• 作業指示 A: 撤退条件に関する本文抜粋では、通信会社の新規IoTサービス開発プロジェクトで、月間アクティブユーザー何人という条件が設定されたか答えてください。
• 作業指示 B: 撤退条件について述べた本文抜粋を、最後の文に続けて書き進めてください。

• 本文抜粋:
撤退条件をルール化することで、個人の感情や立場に左右されない、客観的な判断が可能になります。

例えば、ある通信会社の新規IoTサービス開発プロジェクトでは、立ち上げ時に「1年以内に契約企業100社、月間アクティブユーザー10,000人を達成できない場合は撤退を検討する」という明確な条件を設定しました。この条件があったからこそ、9ヶ月後の中間評価で冷静な判断ができ、早期のピボットにつながりました。

2.定期的な見直し

社内審査のタイミングごとに撤退条件を更新します。
市場環境の変化や技術の進歩に応じて、柔軟に条件を調整することが重要です。

例えば、あるフィンテックスタートアップでは、四半期ごとに撤退条件の見直しを行っていました。その結果、コロナ禍による市場環境の激変にも迅速に対応し、事業モデルの軌道修正に成功しました。

3.忖度の排除

上層部からのアイデアだから、大手取引からの紹介だから。

保存済みデータセット項目
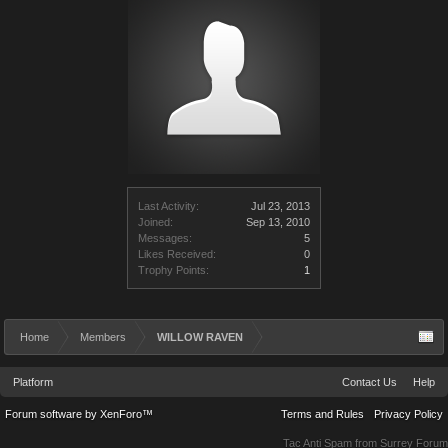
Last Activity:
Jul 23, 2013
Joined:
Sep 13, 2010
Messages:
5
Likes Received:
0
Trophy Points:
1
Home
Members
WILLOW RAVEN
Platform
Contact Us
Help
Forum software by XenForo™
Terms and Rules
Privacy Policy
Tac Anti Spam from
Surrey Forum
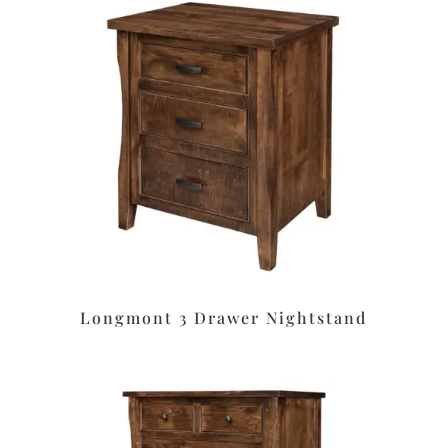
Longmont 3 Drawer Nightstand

...

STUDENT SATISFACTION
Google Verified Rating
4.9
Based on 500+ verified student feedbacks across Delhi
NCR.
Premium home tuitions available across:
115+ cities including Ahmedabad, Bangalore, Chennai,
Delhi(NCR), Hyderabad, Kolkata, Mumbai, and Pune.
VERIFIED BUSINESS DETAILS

• 回答欄 A: 10,000人です。

• 回答欄 B:
このようなプロジェクトでは様々な忖度が生まれがちです。

このような不要な配慮を最小限に抑えるには新規事業の評価委員会に社外取締役を含めるなど、社内の人間関係や過去の経緯に縛られない、客観的な判断を可能にすることが重要です。

結論:備えあれば憂いなし

2回にわたるCLOSEのお話、いかがでしたか?

1.自分自身と向き合い、真の目的を見失わないこと。
2.冷静な時期=プロジェクトのスタートやフェーズが進むタイミングで、先に撤退条件を決める

自身に問い、仕組み化するのが大事なんですね、
2の先に撤退条件については、ハリウッドセレブが離婚の条件を結婚する前には契約書にして決めていると聞いたことがありますが、それにも似ているかもしれませんね。

事業CLOSEの話は少々ネガティブに感じるかもしれません。
しかし、終わりは次の新規事業に集中できるチャンスでもあるのです。
新たな門出に向け、失敗を次の糧にできるように悔いのない終わり方を心がけましょう。

それではみなさん、また別の記事で!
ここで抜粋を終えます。